L'exception de l'avantage matrimonial
Il existe néanmoins une exception. Certains couples décident de passer chez le notaire pour signer un contrat de mariage et s’accorder sur des dispositions particulières. Parmi eux, certains optent alors pour un "avantage matrimonial". Cela peut permettre aux époux de verser une part importante de leur patrimoine à leur conjoint ou conjointe quand ils meurent. Or, le meurtre ou la tentative de meurtre ne fait pas partie des motifs valables pour lever cet avantage matrimonial, comme le stipule l’article 265 du code civil, confirmé par la jurisprudence, dans une décision rendue par la cour de cassation en 1998. Un conjoint, ayant conclu un contrat de mariage avec un avantage matrimonial, et qui tue sa conjointe peut donc, en l’état de la loi, continuer à profiter des avantages matrimoniaux que lui procure son contrat de mariage, il peut profiter de tout ou partie du patrimoine du couple.

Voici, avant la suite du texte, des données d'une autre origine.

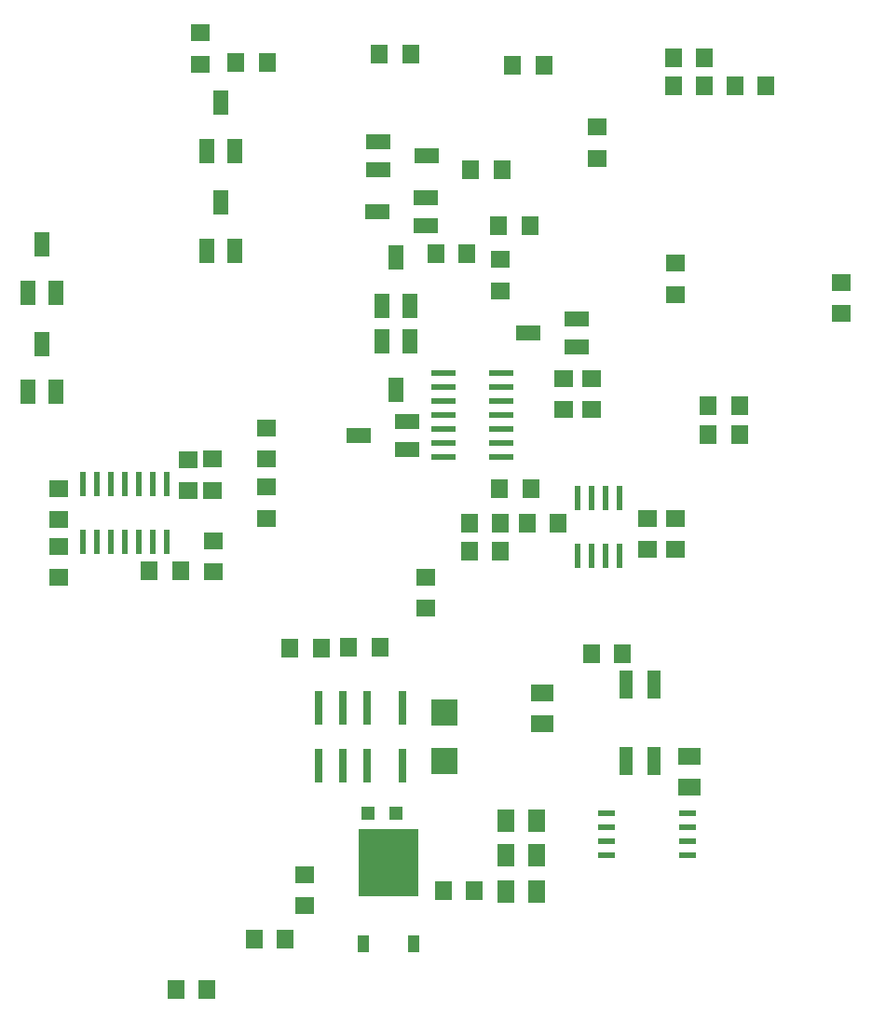
<source format=gbr>
G04 EAGLE Gerber X2 export*
%TF.Part,Single*%
%TF.FileFunction,Paste,Top*%
%TF.FilePolarity,Positive*%
%TF.GenerationSoftware,Autodesk,EAGLE,9.2.2*%
%TF.CreationDate,2019-01-08T14:26:45Z*%
G75*
%MOMM*%
%FSLAX34Y34*%
%LPD*%
%INSolderpaste Top*%
%AMOC8*
5,1,8,0,0,1.08239X$1,22.5*%
G01*
%ADD10R,1.600000X1.800000*%
%ADD11R,1.800000X1.600000*%
%ADD12R,0.600000X2.200000*%
%ADD13R,2.200000X0.600000*%
%ADD14R,0.800000X3.100000*%
%ADD15R,1.270000X2.540000*%
%ADD16R,1.600000X1.803000*%
%ADD17R,1.320800X2.184400*%
%ADD18R,1.803000X1.600000*%
%ADD19R,2.184400X1.320800*%
%ADD20R,2.000000X1.600000*%
%ADD21R,1.600000X2.000000*%
%ADD22R,1.000000X1.600000*%
%ADD23R,5.400000X6.200000*%
%ADD24R,1.549400X0.533400*%
%ADD25R,2.400000X2.400000*%
%ADD26R,1.270000X1.270000*%


D10*
X534890Y460470D03*
X506890Y460470D03*
X565390Y341550D03*
X593390Y341550D03*
X287050Y82550D03*
X259050Y82550D03*
X430500Y127000D03*
X458500Y127000D03*
D11*
X304800Y113000D03*
X304800Y141000D03*
D12*
X116220Y443900D03*
X116220Y495900D03*
X103520Y443900D03*
X128920Y443900D03*
X141620Y443900D03*
X103520Y495900D03*
X128920Y495900D03*
X141620Y495900D03*
X167020Y443900D03*
X167020Y495900D03*
X154320Y443900D03*
X179720Y443900D03*
X154320Y495900D03*
X179720Y495900D03*
D13*
X483200Y533400D03*
X431200Y533400D03*
X483200Y520700D03*
X483200Y546100D03*
X483200Y558800D03*
X431200Y520700D03*
X431200Y546100D03*
X431200Y558800D03*
X483200Y584200D03*
X431200Y584200D03*
X483200Y571500D03*
X483200Y596900D03*
X431200Y571500D03*
X431200Y596900D03*
D12*
X577850Y483200D03*
X577850Y431200D03*
X590550Y483200D03*
X565150Y483200D03*
X552450Y483200D03*
X590550Y431200D03*
X565150Y431200D03*
X552450Y431200D03*
D14*
X393600Y293200D03*
X361600Y293200D03*
X339600Y293200D03*
X317600Y293200D03*
X393600Y240200D03*
X361600Y240200D03*
X339600Y240200D03*
X317600Y240200D03*
D15*
X596900Y244400D03*
X622300Y244400D03*
X622300Y314400D03*
X596900Y314400D03*
D16*
X454140Y460470D03*
X482580Y460470D03*
X522220Y876490D03*
X493780Y876490D03*
X639830Y882650D03*
X668270Y882650D03*
X401030Y886260D03*
X372590Y886260D03*
X484120Y781050D03*
X455680Y781050D03*
D17*
X374620Y657450D03*
X387350Y701450D03*
X400080Y657450D03*
D16*
X668270Y857250D03*
X639830Y857250D03*
D18*
X570150Y820290D03*
X570150Y791850D03*
X482600Y671580D03*
X482600Y700020D03*
D16*
X509520Y730250D03*
X481080Y730250D03*
D18*
X641350Y696370D03*
X641350Y667930D03*
X792270Y679260D03*
X792270Y650820D03*
D19*
X551940Y620540D03*
X507940Y633270D03*
X551940Y646000D03*
X414430Y730220D03*
X370430Y742950D03*
X414430Y755680D03*
D17*
X400080Y625250D03*
X387350Y581250D03*
X374620Y625250D03*
D18*
X221710Y444770D03*
X221710Y416330D03*
D16*
X163390Y417370D03*
X191830Y417370D03*
D17*
X53310Y579440D03*
X66040Y623440D03*
X78770Y579440D03*
X53310Y669819D03*
X66040Y713819D03*
X78770Y669819D03*
D18*
X81390Y411230D03*
X81390Y439670D03*
X641350Y436630D03*
X641350Y465070D03*
D16*
X423930Y704850D03*
X452370Y704850D03*
D17*
X215870Y707900D03*
X228600Y751900D03*
X241330Y707900D03*
X215870Y798420D03*
X228600Y842420D03*
X241330Y798420D03*
D18*
X269930Y518640D03*
X269930Y547080D03*
D16*
X291360Y346930D03*
X319800Y346930D03*
D19*
X397920Y527020D03*
X353920Y539750D03*
X397920Y552480D03*
D20*
X520700Y278100D03*
X520700Y306100D03*
D16*
X454310Y435390D03*
X482750Y435390D03*
D18*
X615950Y436630D03*
X615950Y465070D03*
D16*
X481860Y491410D03*
X510300Y491410D03*
D21*
X515650Y190500D03*
X487650Y190500D03*
D18*
X565150Y592070D03*
X565150Y563630D03*
D16*
X700020Y541290D03*
X671580Y541290D03*
X700020Y566880D03*
X671580Y566880D03*
D21*
X487650Y158750D03*
X515650Y158750D03*
D20*
X654050Y248950D03*
X654050Y220950D03*
D16*
X372970Y347730D03*
X344530Y347730D03*
D18*
X539750Y563630D03*
X539750Y592070D03*
X81390Y492010D03*
X81390Y463570D03*
X269620Y464670D03*
X269620Y493110D03*
X220590Y490250D03*
X220590Y518690D03*
X198840Y490010D03*
X198840Y518450D03*
X209550Y877320D03*
X209550Y905760D03*
D22*
X358200Y79000D03*
X403800Y79000D03*
D23*
X381000Y152000D03*
D24*
X578866Y196850D03*
X578866Y184150D03*
X578866Y171450D03*
X578866Y158750D03*
X653034Y158750D03*
X653034Y171450D03*
X653034Y184150D03*
X653034Y196850D03*
D19*
X371700Y806480D03*
X415700Y793750D03*
X371700Y781020D03*
D25*
X431800Y288700D03*
X431800Y244700D03*
D26*
X361950Y196850D03*
X387350Y196850D03*
D16*
X242320Y878840D03*
X270760Y878840D03*
X724140Y857780D03*
X695700Y857780D03*
D10*
X187720Y36960D03*
X215720Y36960D03*
D21*
X515904Y126365D03*
X487904Y126365D03*
D18*
X414665Y383165D03*
X414665Y411605D03*
M02*

</source>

Dans le cas précis du régime de la communauté universelle avec attribution intégrale au conjoint survivant, l’époux condamné pour meurtre sera même propriétaire de tout le patrimoine du couple, au détriment des enfants.
Il est difficile de mesurer combien de couples sont concernés par cette situation. Moins d’un quart des couples mariés rédigent un contrat de mariage et parmi eux, une minorité opte pour un "avantage matrimonial". Mais tout de même, les députés Modem souhaitent, dans leur proposition de loi, remettre en cause cette "incohérence législative" et "mettre fin à ces injustices". La proposition de loi "visant à assurer une justice patrimoniale au sein des familles" porte entre autres là-dessus. Elle sera examinée jeudi 18 janvier à l’Assemblée nationale. Le député insoumis Antoine Léaument s’est justement dit favorable au texte.